- **Task 1**
From the horror anthology review, write out the passage from "First up is" to "make a return.".
- **Task 2**
According to the horror anthology review, which actor plays Mr Abbadon?

- **Source text**
━━━

First up is ‘Sweet Tooth’ directed by Dave Parker (It Watches), which tells the urban legend of a boy called Timothy who lived in the neighbourhood years ago. Every year after trick or treating, Timothy’s parents forbid him from eating his candy. One Halloween, he found the gluttonous couple feasting on all of his treats and murdered them with a butcher’s knife. Still craving more, Timothy cut the remaining candy out of his parents’ stomachs and transformed into demon, Sweet Tooth. Unfortunately for little Mickey (Daniel DiMaggio) and his babysitter, Sweet Tooth is about to make a return.
Kids are central themes for a good portion of the anthology, which stands to reason with the ritual of trick or treating; but not all of them get off lightly. ‘The Night Billy Raised Hell’ directed by Darren Lynn Bousman (Saw II, III & IV) stars Marcus Eckert as Billy, who’s tricked into egging Mr Abbadon’s house by his older sister. What they don’t know is that Mr Abbadon is the devil, with a theatrical performance by Barry Bostwick (The Rocky Horror Picture Show).
Billy is kidnapped and tied up while Mordecai, a boy wearing a similar costume, takes his place. He and Abbadon cause mayhem all over town, from spray painting walls to stabbing neighbours and tricking people into standing in bear traps. It turns out that Mordecai isn’t a boy at all but, rather, a little devil. Billy is eventually released, only to be blamed for everything and shot dead by the cops.

━━━

- **Dataset items**

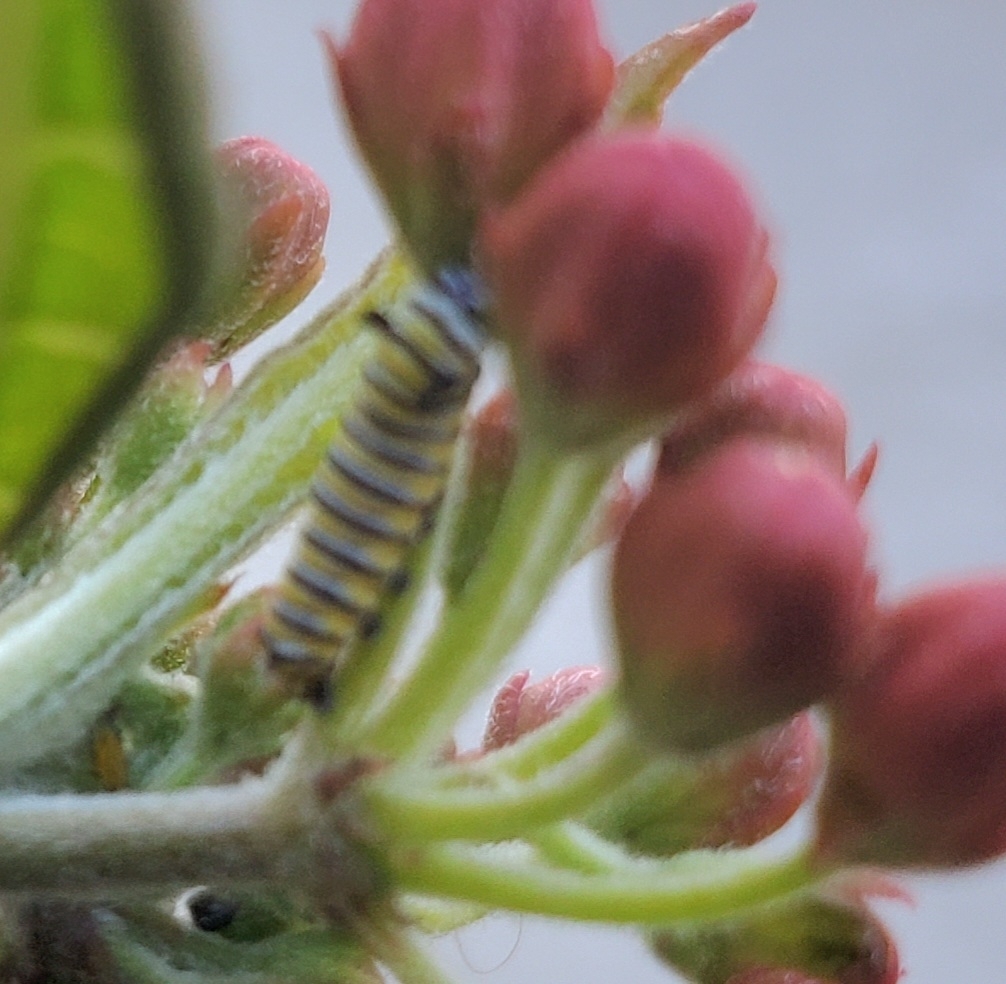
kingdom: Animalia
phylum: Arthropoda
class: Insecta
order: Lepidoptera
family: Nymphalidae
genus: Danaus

━━━

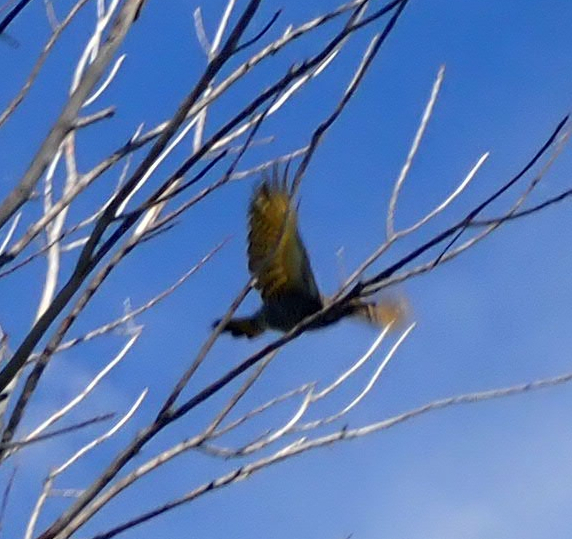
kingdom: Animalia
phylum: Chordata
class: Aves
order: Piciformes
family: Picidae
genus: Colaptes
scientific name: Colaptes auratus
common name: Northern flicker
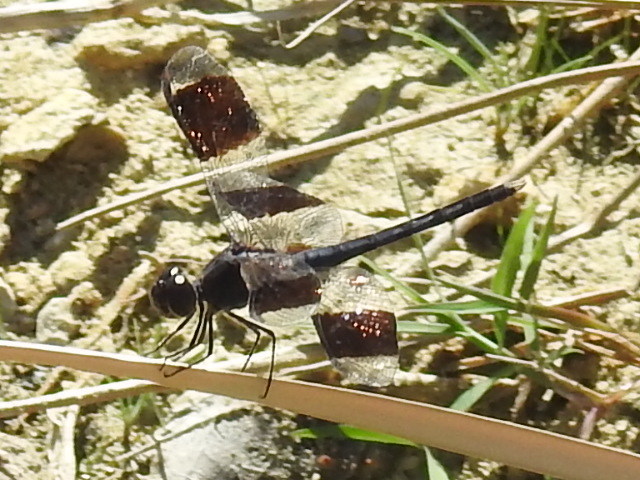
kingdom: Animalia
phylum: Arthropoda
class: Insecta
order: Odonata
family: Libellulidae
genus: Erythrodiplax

━━━

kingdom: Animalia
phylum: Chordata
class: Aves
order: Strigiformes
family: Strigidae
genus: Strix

━━━

- **Problem solution 1**
First up is ‘Sweet Tooth’ directed by Dave Parker (It Watches), which tells the urban legend of a boy called Timothy who lived in the neighbourhood years ago. Every year after trick or treating, Timothy’s parents forbid him from eating his candy. One Halloween, he found the gluttonous couple feasting on all of his treats and murdered them with a butcher’s knife. Still craving more, Timothy cut the remaining candy out of his parents’ stomachs and transformed into demon, Sweet Tooth. Unfortunately for little Mickey (Daniel DiMaggio) and his babysitter, Sweet Tooth is about to make a return.

- **Problem solution 2**
Barry Bostwick